The first is that lysosomes in people with Christianson syndrome are functionally impaired and do not function as well as lysosomes in normal neurons. This is important, Morrow said, because it’s likely that CS is linked to other lysosomal disorders, a group of other childhood neurological diseases with defective lysosome function that include conditions such as Tay Sachs disease, Batten disease and Nieman-Pick disease, among others. A promising area of ​​research for these disorders is the use of gene therapy, Morrow said, and this could extend to CS as well.

“Knowing what’s going on in the cell in people with CS gives us an idea of ​​what gene replacement therapy would have to counteract to be beneficial,” Morrow said, adding that lysosome dysfunction may also be a factor in neurodegenerative diseases such as Alzheimer’s disease.

The second key observation described in the article is that the maturation of the endosome, which carries waste cargo, is also impaired – the endosome has difficulty fusing with the lysosome.

Third, the researchers found that these late-stage defective endosomes fuse with the cell’s plasma membrane and dump their contents there. Using advanced imaging tools such as time-lapse microscopy and total internal reflection fluorescence microscopy, they were able to see the cellular activity of endosomes ejected from neurons.

“This finding gave us a more complete picture of how the endocytic pathway responded to the loss of NHE6,” Pescosolido said. “This likely reflects, in part, a compensatory mechanism to get rid of waste outside the cell rather than funneling it to an altered lysosome, which would not be able to break down that waste. In the future, it will be interesting to see how these endosomal contents influence other neighboring cells.

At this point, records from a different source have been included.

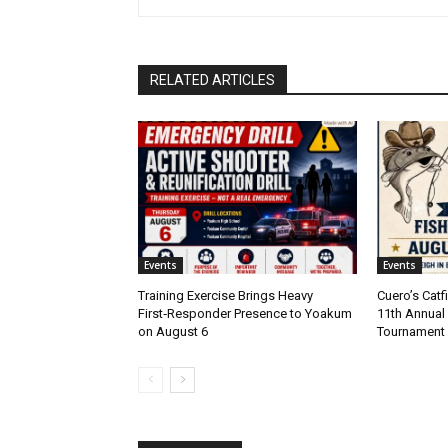
RELATED ARTICLES
Events
Events
Training Exercise Brings Heavy
Cuero’s Cat
First‑Responder Presence to Yoakum
11th Annual 
on August 6
Tournament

These findings greatly broaden the focus of CS research, Morrow said, “It’s not that overacidification isn’t an important part of the story. But this article shows that this is not the whole story.

When Pescosolido was working under Morrow’s mentorship at Brown, he had the opportunity to meet CS-affected families, which he says was a great privilege.

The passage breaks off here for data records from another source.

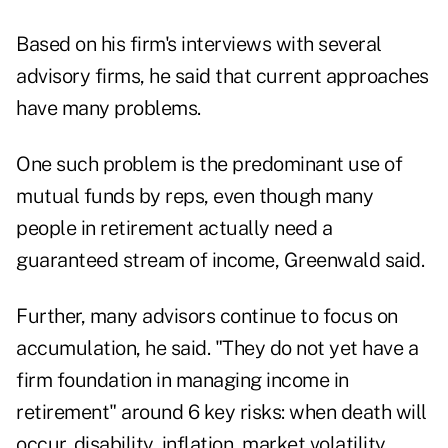
Based on his firm's interviews with several
advisory firms, he said that current approaches
have many problems.
One such problem is the predominant use of
mutual funds by reps, even though many
people in retirement actually need a
guaranteed stream of income, Greenwald said.
Further, many advisors continue to focus on
accumulation, he said. "They do not yet have a
firm foundation in managing income in
retirement" around 6 key risks: when death will
occur, disability, inflation, market volatility,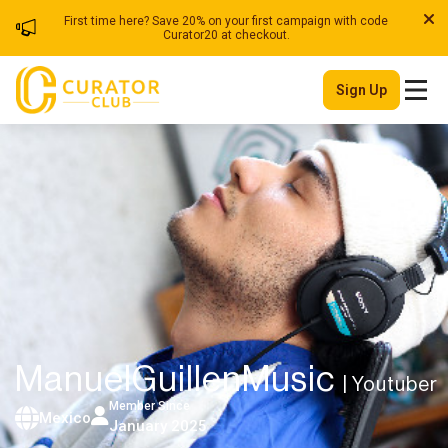
First time here? Save 20% on your first campaign with code
Curator20 at checkout.
Sign Up
ManuelGuillenMusic
| Youtuber
Member Since
Mexico
January 2025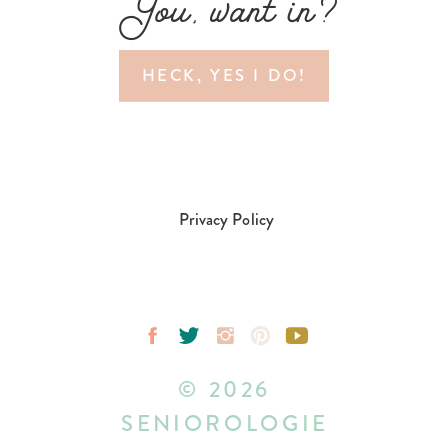
You, want in?
HECK, YES I DO!
Privacy Policy
© 2026
SENIOROLOGIE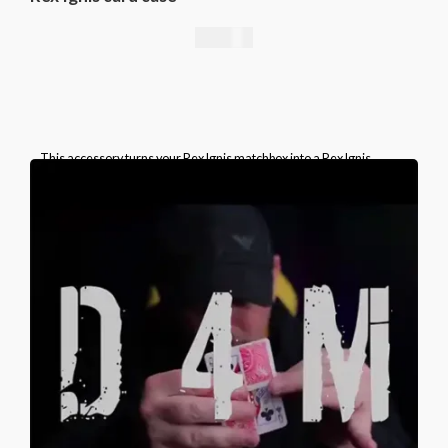
49,00
€
This accessory turns your Rex Ignis matchbox into a Rex Ignis
playing card box. This is a specially prepared card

“Our goal has always been to provide these families, as well as clinicians and researchers, with high-quality information about the causes and course of CS,” Pescosolido said. “It has been so rewarding to collect the stories of these families and to be able to provide them with a more complete understanding of the causes of CS.”

Morrow’s research team is currently extending its studies to families affected by CS, with the goal of integrating this basic knowledge into information about the natural history of the disease as well as an initiative to develop new treatments.

Other contributors to the study included Qing Ouyang, assistant professor (research) of molecular biology, cell biology and biochemistry at Brown; and Judy Liu, associate professor of neurology and molecular biology, cell biology and biochemistry and associate director of the Center for Translational Neuroscience.

The work was supported by National Institutes of Health grants R01NS113141, R01MH102418, R01MH105442, and R21MH115392.